TASK GOAL:
Copy the text lines of the records below word for word, keeping their order and line breaks. Leave out the pictures.
○ ○ ○ ○ ○ ○ ○
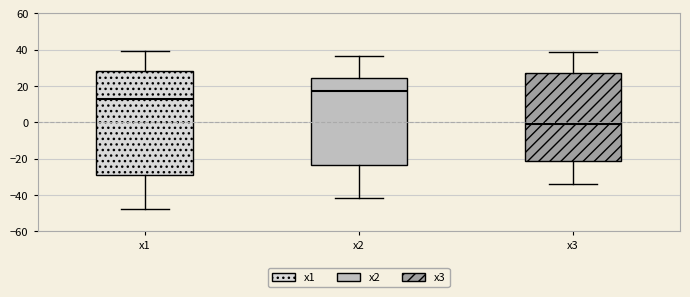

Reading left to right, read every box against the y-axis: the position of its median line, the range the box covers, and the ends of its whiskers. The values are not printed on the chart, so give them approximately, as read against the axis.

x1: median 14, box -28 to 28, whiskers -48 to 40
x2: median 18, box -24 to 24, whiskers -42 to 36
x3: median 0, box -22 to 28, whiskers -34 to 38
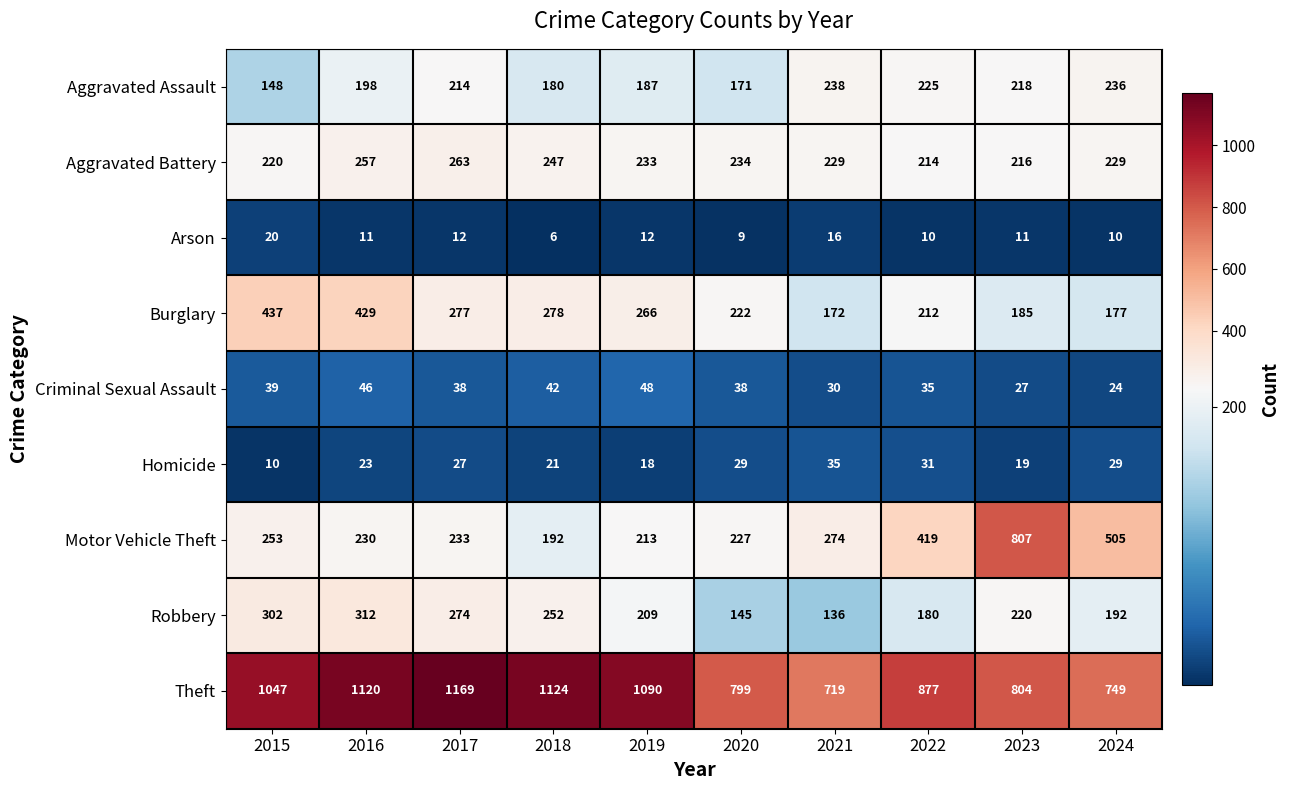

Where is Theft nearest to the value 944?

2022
○ ○ ○ ○ ○ ○ ○
SOLUTION TO THE EXERCISE:
Reading left to right, read every box against the y-axis: the position of its median line, the range the box covers, and the ends of its whiskers. The values are not printed on the chart, so give them approximately, as read against the axis.

x1: median 14, box -28 to 28, whiskers -48 to 40
x2: median 18, box -24 to 24, whiskers -42 to 36
x3: median 0, box -22 to 28, whiskers -34 to 38

Where is Theft nearest to the value 944?

2022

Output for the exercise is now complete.